▶ Work task: Work through the listing below and give again exactly the lines from the one with "GitHub Actions workflows." to the one with "The following appeared", both ends included. All other lines and all pictures stay out.

▶ Materials provided:

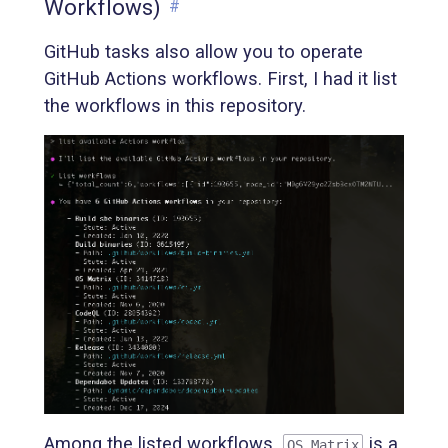
Workflows)
#
GitHub tasks also allow you to operate
GitHub Actions workflows. First, I had it list
the workflows in this repository.
Among the listed workflows,
is a
OS Matrix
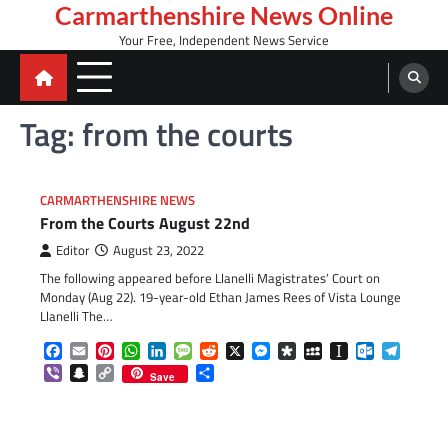
Skip
Carmarthenshire News Online
to
Your Free, Independent News Service
content
Tag:
from the courts
CARMARTHENSHIRE NEWS
From the Courts August 22nd
Editor
August 23, 2022
The following appeared before Llanelli Magistrates’ Court on
Monday (Aug 22). 19-year-old Ethan James Rees of Vista Lounge
Llanelli The…
Facebook
Email
Pinterest
WhatsApp
LinkedIn
Message
Reddit
X
Messenger
Diaspora
MySpace
Instapaper
Outlook.c
Telegr
Viber
Snapchat
Copy
Share
Save
Link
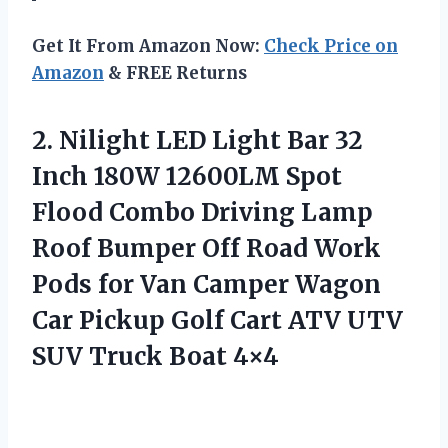
Get It From Amazon Now:
Check Price on
Amazon
& FREE Returns
2.
Nilight LED Light Bar
32
Inch 180W 12600LM Spot
Flood Combo Driving Lamp
Roof Bumper Off Road Work
Pods for Van Camper Wagon
Car Pickup Golf Cart ATV UTV
SUV Truck Boat 4×4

▶ Answer to this problem:
GitHub Actions workflows. First, I had it list
the workflows in this repository.
Among the listed workflows,
is a
OS Matrix
Skip
Carmarthenshire News Online
to
Your Free, Independent News Service
content
Tag:
from the courts
CARMARTHENSHIRE NEWS
From the Courts August 22nd
Editor
August 23, 2022
The following appeared before Llanelli Magistrates’ Court on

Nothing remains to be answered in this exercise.